Между тем, Троун отпустил его веревку, в то чувственное мгновенье, когда назвал Робина своим братом. Маэглин действовал бесшумно. Прежде всего, он пододвинул веревку к себе, поднялся и, как-то боком, шагнул в двери: в дверях же стояли люди Робина, и ничего не понимая, но плача, от сильных искренних чувств — во все глаза смотрели на сцену возле Аргонии — на Маэглина они не обращали никакого внимания, и этому он был рад. Он прошмыгнул между ними, в большую горницу, и там взял со стола большой нож, которым и перерезал веревку, и, как упала она к его ногам — весь затрясся, и прошептал в состоянии иступленном:
— Ну, теперь то и все. Видел ее? Видел?.. Ох — ОНА! ОНА! Что ж теперь тебе сдержит, когда знаешь, что ОНА рядом? Что ж меня, Маэглина — гада и предателя теперь сдержать то может?!.. Быть может Валаров войско!.. Да и сами Валары бы меня теперь не сдержали…

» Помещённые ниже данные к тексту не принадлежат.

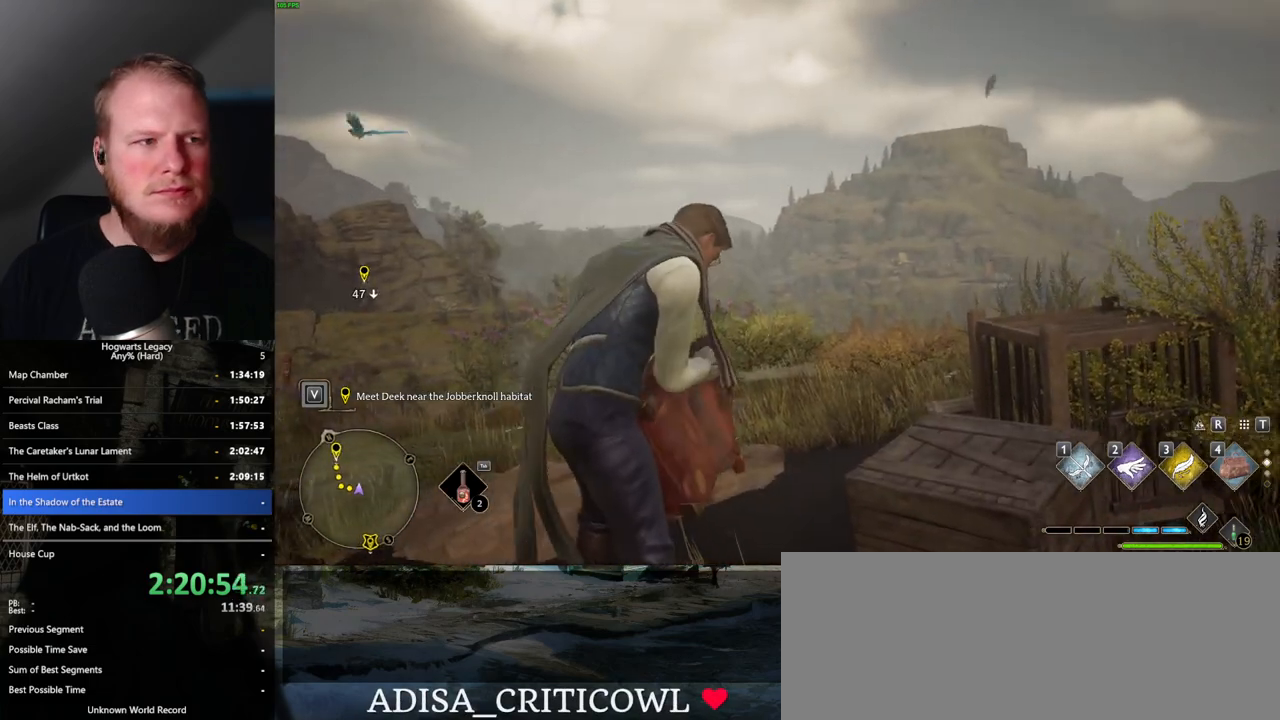
{"keys": [], "mouse": [], "events": []}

Проговаривая все это, он занят был некоторым делом: он вышел из большой горницы, тихонько притворил заделанную уже дверь, затем, быстро оглядев двор увидел несколько бочек — они, хоть и были пустыми, однако ж, обитые железными жилами оказались настолько тяжелы, что в любое иное время Маэглин и приподнять бы их не смог — теперь же, проговаривая свою иступленную речь, он перетащил эти бочки на крыльцо, и заложил ими дверь так, что крайние из них упирались в дубовые перила крыльца, создавая, таким образом еще и дополнительный заслон. Все это он проделал, добавляя, к обычной речи еще: «Тише б… Только б не услышали» — он действовал бесшумно, но даже если бы и шумел — все одно никто не обратил бы на него внимания: настолько все были поглощены чувственной и небывалой сценой.

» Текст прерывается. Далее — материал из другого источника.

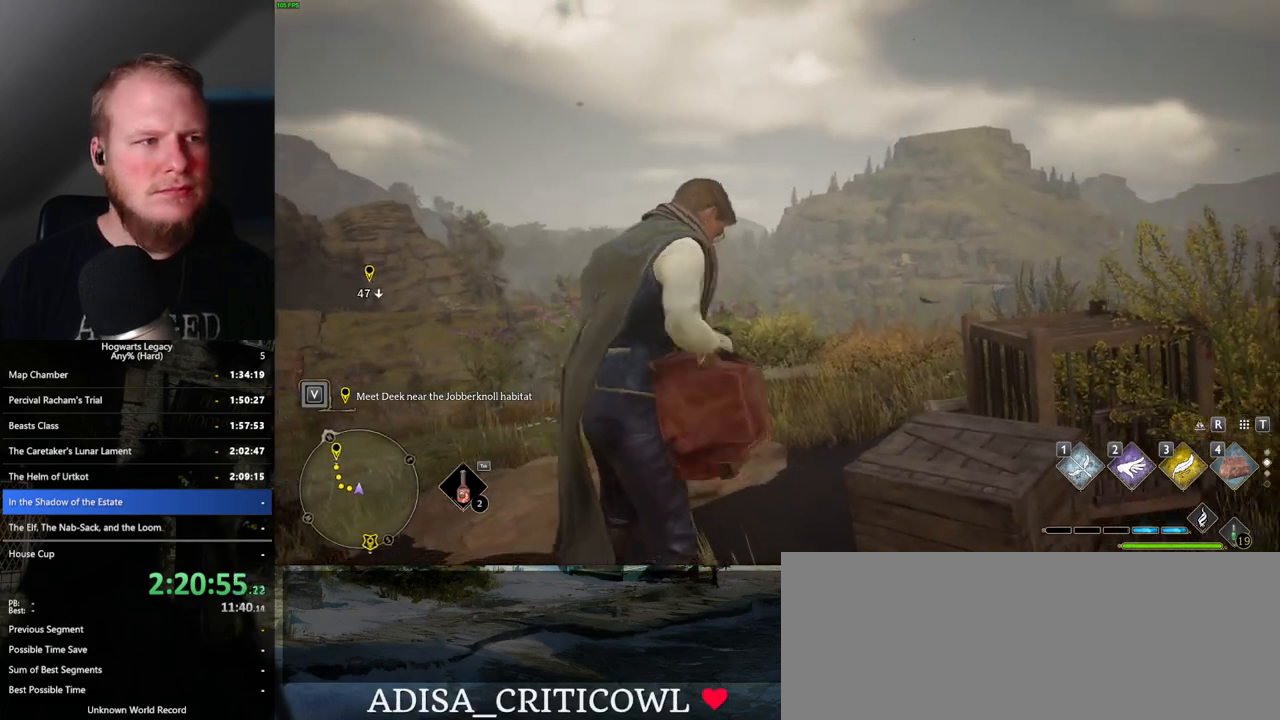
{"keys": [], "mouse": [], "events": []}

Между тем, заслон был поставлен, а Маэглин продолжал исполнять свой замысел. Он бросился к хлеву — вырвался оттуда с ворохом соломы, и несколько раз бегал так, вскоре на крыльце, а также вдоль стены, и особенно в большом количестве под окнами — навалена была сухая солома. Тогда он весь раскрасневшийся, с катящимися по лицу крупными каплями пота, с вытаращенными своими блеклыми глазами остановился и пробормотал:
— А огоньку то не взял из печки… Да как же ты мог! — тут он с мучительной силой ударил себя по лбу. — Что ж мне теперь — в дверь к ним что ли постучать?! Огонька у них что ли попросить?!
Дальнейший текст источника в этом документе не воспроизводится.